Bund und Länder beraten heute über eine mögliche schrittweise Lockerung der Corona-Maßnahmen.

Dazu erklärt Diakonie Präsident Ulrich Lilie: "Augenmaß und die richtige Reihenfolge sind jetzt entscheidend. Bevor die Debatte über Lockerungen der Corona-Maßnahmen geführt wird, müssen wir zunächst darüber sprechen, dass immer noch nicht ausreichend und angemessene Schutzkleidung nicht nur für die Mitarbeitenden in der ambulanten und stationären Pflege zur Verfügung steht, auch besteht ein Mangel an Desinfektionsmittel und schnelle Testmöglichkeiten fehlen auch. Wir sind verpflichtet, die besonders gefährdeten Gruppen, sehr alte und mehrfach erkrankte Menschen, Menschen mit Behinderungen und Menschen mit Vorerkrankungen zu schützen. In unseren Einrichtungen sehen wir, trotz der vielen Vorsichtsmaßnahmen, dass sich weiterhin Menschen mit dem Virus infizieren und wie schwer die Erkrankung bis zum Todesfall verlaufen kann.

Es ist nachvollziehbar, dass sich viele so schnell wie möglich eine Rückkehr in den Alltag wünschen. Wir müssen die besonders gefährdeten Gruppen schützen, und dazu gehört auch, dass wir auch deren Freiheitsrechte im Blick haben. Es muss mittelfristig ein Weg aufgezeigt werden, wie wir in einer angemessenen Balance zwischen Freiheits- und Schutzrechten wieder zu einem gesellschaftlichen und sozialen Leben zurückkehren können. Deutschland verfügt über ein gutes Gesundheitssystem, über ausreichend Intensivbetten und die Maßnahmen zur Eindämmung der Ausbreitung der Pandemie zeigen erste Erfolge. Wir dürfen dies jetzt aber nicht leichtfertig aufs Spiel setzen. Eine zu frühe oder zu umfassende Lockerung der bisherigen Maßnahmen könnte alles gefährden. Wir müssen uns darauf einstellen, noch eine Weile mit diesen für uns alle belastenden Einschränkungen zu leben. Das erfordert die Rücksichtnahme und die Solidarität aller.

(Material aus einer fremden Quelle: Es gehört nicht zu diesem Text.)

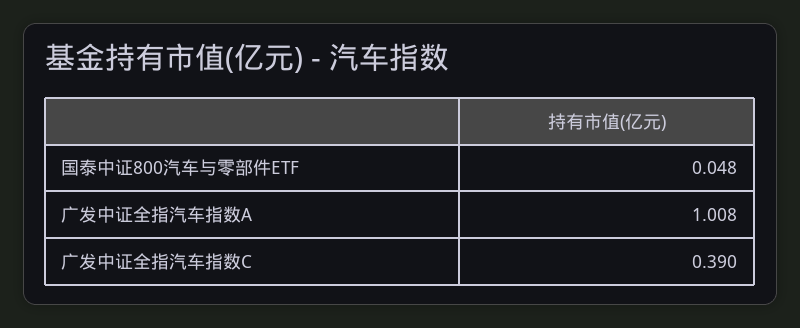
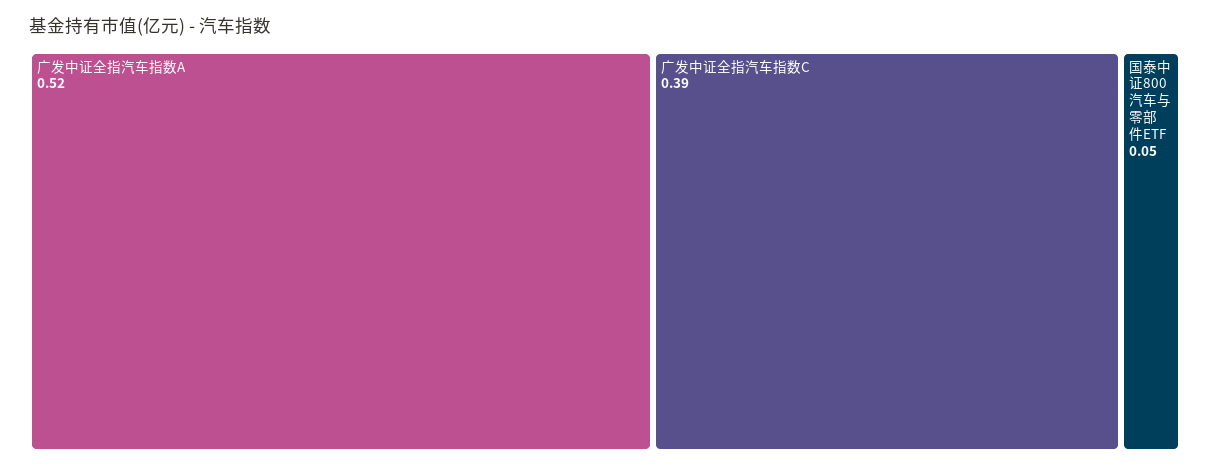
广发中证全指汽车指数A: 1.008 -> 0.52

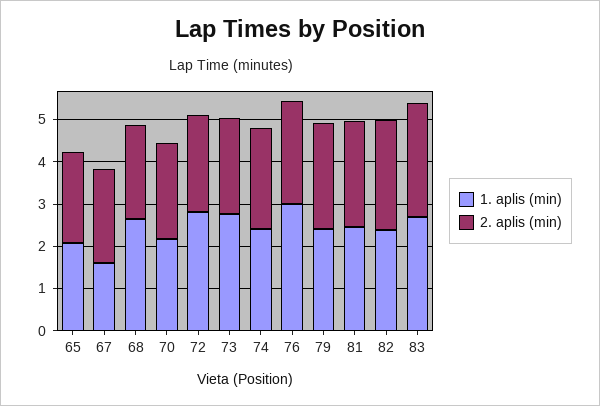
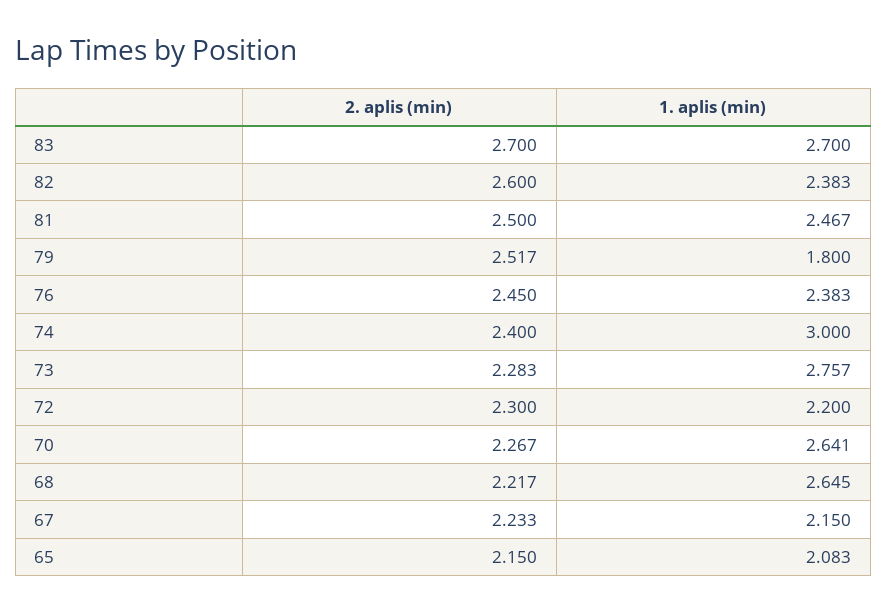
1. aplis (min), 67: 1.6 -> 2.15
1. aplis (min), 70: 2.2 -> 2.641
1. aplis (min), 72: 2.8 -> 2.2
1. aplis (min), 74: 2.4 -> 3
1. aplis (min), 76: 3 -> 2.383
1. aplis (min), 79: 2.4 -> 1.8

Und Rücksicht und Solidarität schließen ausdrücklich auch eine schnelle Aufnahme von Flüchtlingskindern und chronisch Kranken aus den menschenunwürdigen Lagern in Griechenland ein. Hier haben wir den Test auf europäischen Zusammenhalt eben nicht bestanden. Es ist geradezu obszön, dass wir uns für die Aufnahme von fünfzig Kindern selbst auf die Schulter klopfen, während das schnelle Einfliegen von Tausenden Erntehelfern aus dem Ausland offensichtlich kein Problem darstellt."